Recent studies have found that socioeconomics and academic achievement are the best predictors for learning disability diagnosis.4,5 While neurological impairment may underlie some conditions, these findings indicate that learning disabilities currently function as measures of social difference rather than biology.32 Reconceptualizing learning disabilities as (principally) social conditions will encourage more productive strategies for addressing unequal minority representation in special education. It challenges the narrative of disproportionality, suggesting that diagnoses are proportionate to the sociodemographic disparities between races. This does not imply that the overrepresentation of black students in special education is unproblematic, but it reframes this gap as symptomatic of larger inequality in the United States rather than a separate phenomenon of racism. As a result, it encourages wider-scale interventions that centralize the role of social conditions, rather than education-specific ones that actively exclude them: if learning disabilities reflect students’ academic achievements and socioeconomics, then correcting diagnostic disproportionality requires addressing the factors that contribute to the racialized disparities within these demographics. This reframing demonstrates a distinct public health-minded approach to disability whereby we move away from simplistic, neurological understandings and instead consider the impact of social variables on disability conceptualization and identification. Adopting an intervention strategy that addresses academic achievement gaps, however, requires deconstructing the sources of knowledge production that reinforce and permeate the medicalized conceptualization of learning disabilities.

 

Notes:

* At this conference, Samuel A Kirk stated, “Recently, I have used the term ‘learning disabilities’ to describe a group of children who have disorders in development in language, speech, reading, and associated communication skills needed for social interaction.
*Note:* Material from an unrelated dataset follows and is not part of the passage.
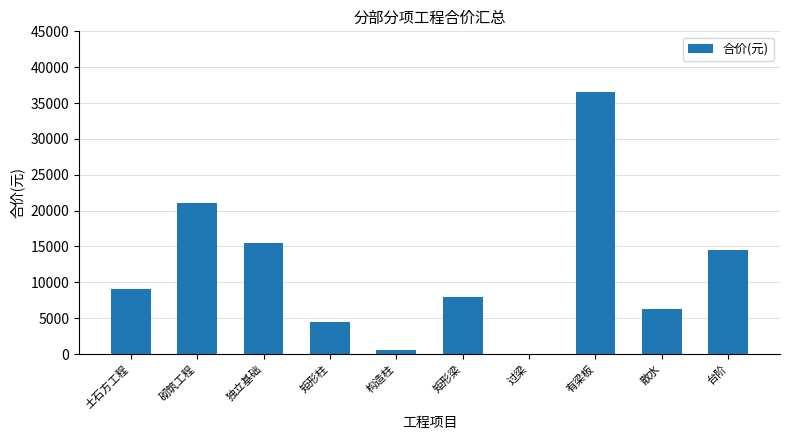

What is the sum of the values at 独立基础 and 矩形柱?

19978.0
In this group I do not include children who have sensory handicaps such as blindness or deafness because we have developed methods of training the deaf and the blind. I also excluded from this group children who have generalized mental retardation.”

** In his writing, Samuel A. Kirk highlights the confusion surrounding the definition of learning disorders, which he says lead to “underachieving becoming synonymous with learning disabilities.”

† The report provides the following definition of learning disabilities, “Children with special learning disabilities exhibit a disorder in one or more of the basic psychological processes involved in understanding or in using spoken or written languages. These may be manifested in disorders of listening, thinking, talking, reading, writing, spelling or arithmetic. They include conditions which have been referred to as perceptual handicaps, brain injury, minimal brain dysfunction, dyslexia, developmental phasia, etc. They do not include learning problems which are due primarily to visual, hearing, or motor handicaps, to mental retardation, emotional disturbance, or to environmental disadvantage.”